WORK REQUEST:
In the entries that follow, repeat exactly the lines from the one that has "Figure S6 Detection" through the one that has "FIGURE 3 | The", but omit pictures.
**** DATASET ENTRIES
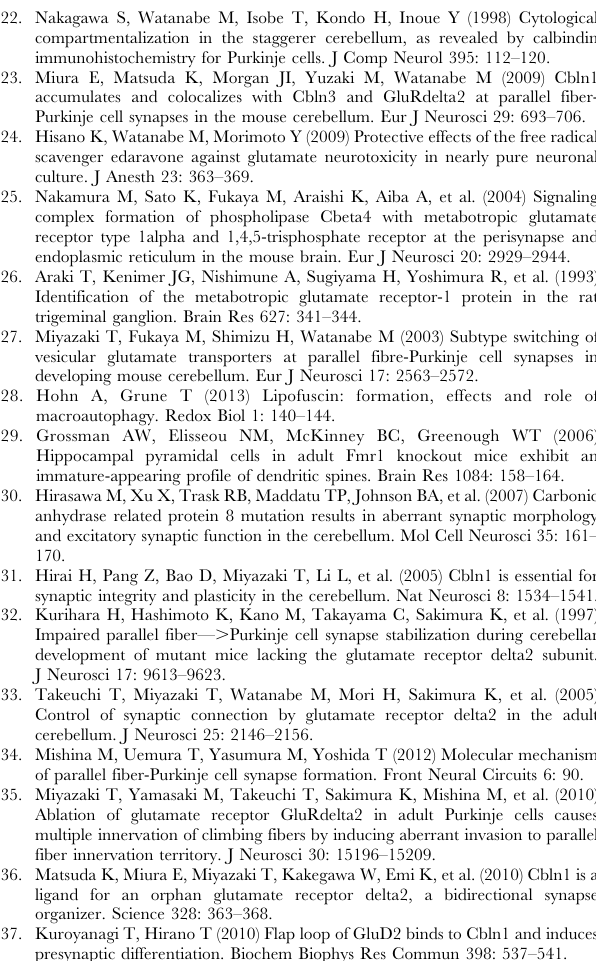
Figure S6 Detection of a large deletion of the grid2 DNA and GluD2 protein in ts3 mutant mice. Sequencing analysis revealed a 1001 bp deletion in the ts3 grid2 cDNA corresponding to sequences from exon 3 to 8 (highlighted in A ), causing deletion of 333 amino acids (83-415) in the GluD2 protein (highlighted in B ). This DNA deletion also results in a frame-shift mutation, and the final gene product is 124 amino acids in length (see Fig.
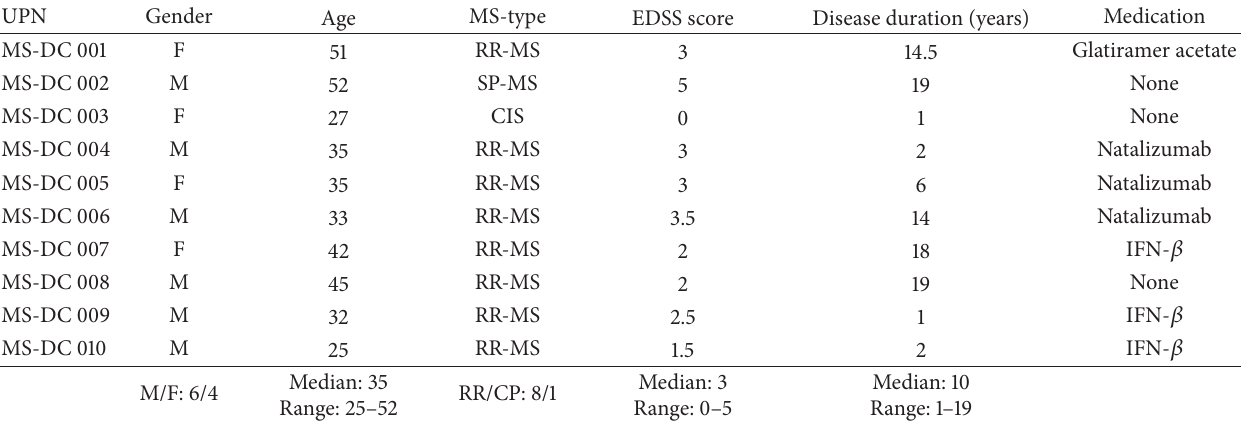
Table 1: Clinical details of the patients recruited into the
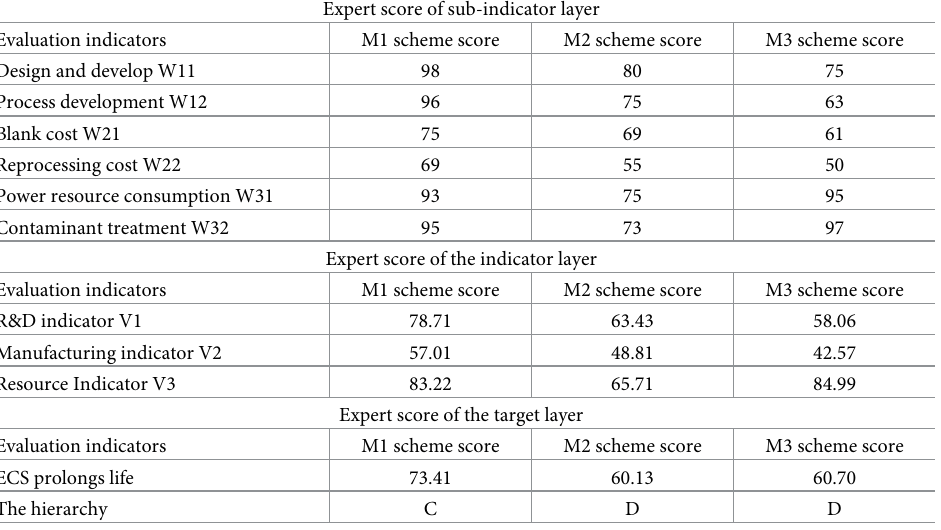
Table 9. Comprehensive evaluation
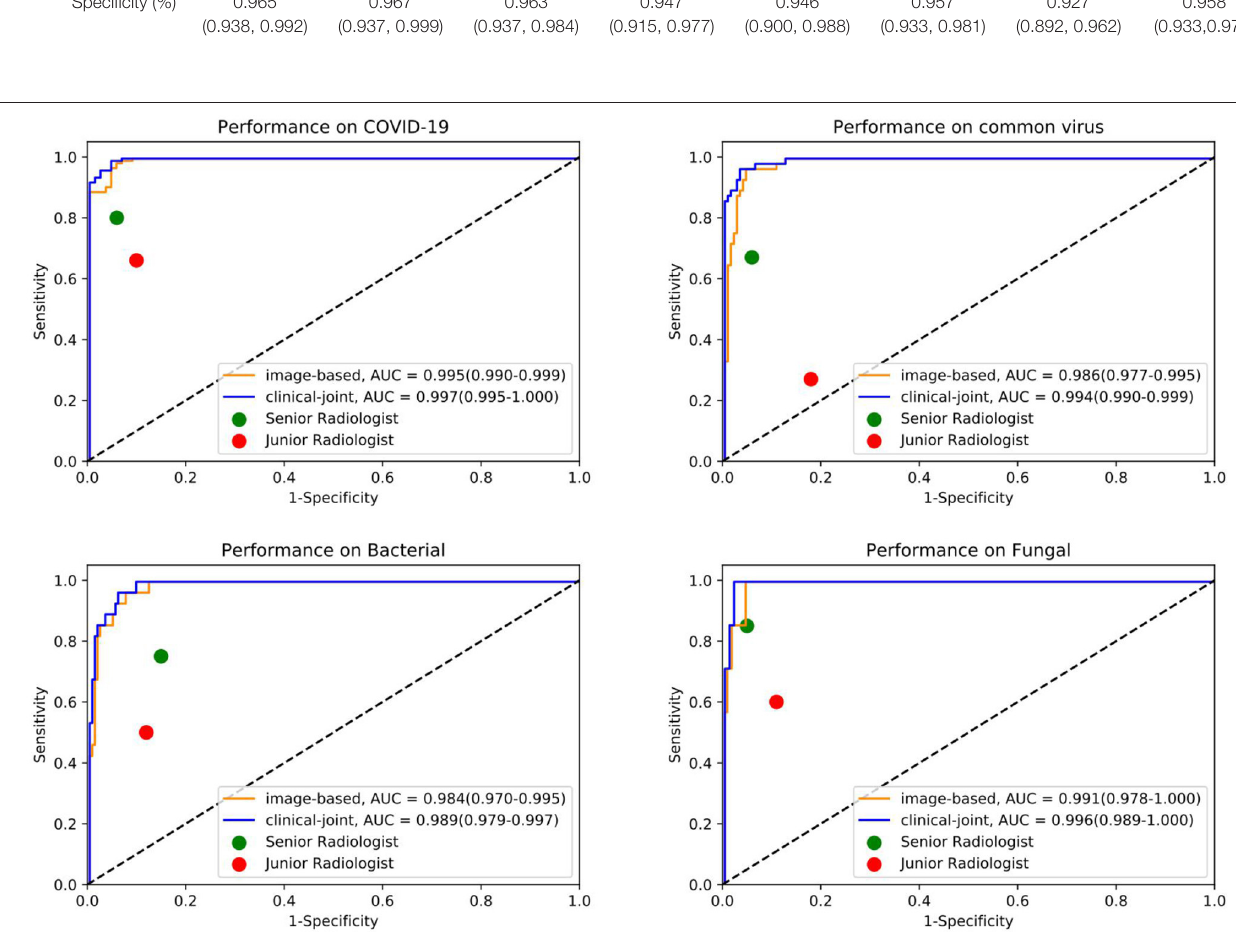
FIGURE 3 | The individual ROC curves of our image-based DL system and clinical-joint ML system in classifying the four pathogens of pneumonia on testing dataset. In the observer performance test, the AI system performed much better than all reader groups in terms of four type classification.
********
**** DATASET ENTRIES
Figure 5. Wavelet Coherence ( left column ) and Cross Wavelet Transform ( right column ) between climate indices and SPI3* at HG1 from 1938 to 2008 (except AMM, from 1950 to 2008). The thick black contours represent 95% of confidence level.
********
OUTPUT OF THE EXERCISE:
Figure S6 Detection of a large deletion of the grid2 DNA and GluD2 protein in ts3 mutant mice. Sequencing analysis revealed a 1001 bp deletion in the ts3 grid2 cDNA corresponding to sequences from exon 3 to 8 (highlighted in A ), causing deletion of 333 amino acids (83-415) in the GluD2 protein (highlighted in B ). This DNA deletion also results in a frame-shift mutation, and the final gene product is 124 amino acids in length (see Fig.
Table 1: Clinical details of the patients recruited into the
Table 9. Comprehensive evaluation
FIGURE 3 | The individual ROC curves of our image-based DL system and clinical-joint ML system in classifying the four pathogens of pneumonia on testing dataset. In the observer performance test, the AI system performed much better than all reader groups in terms of four type classification.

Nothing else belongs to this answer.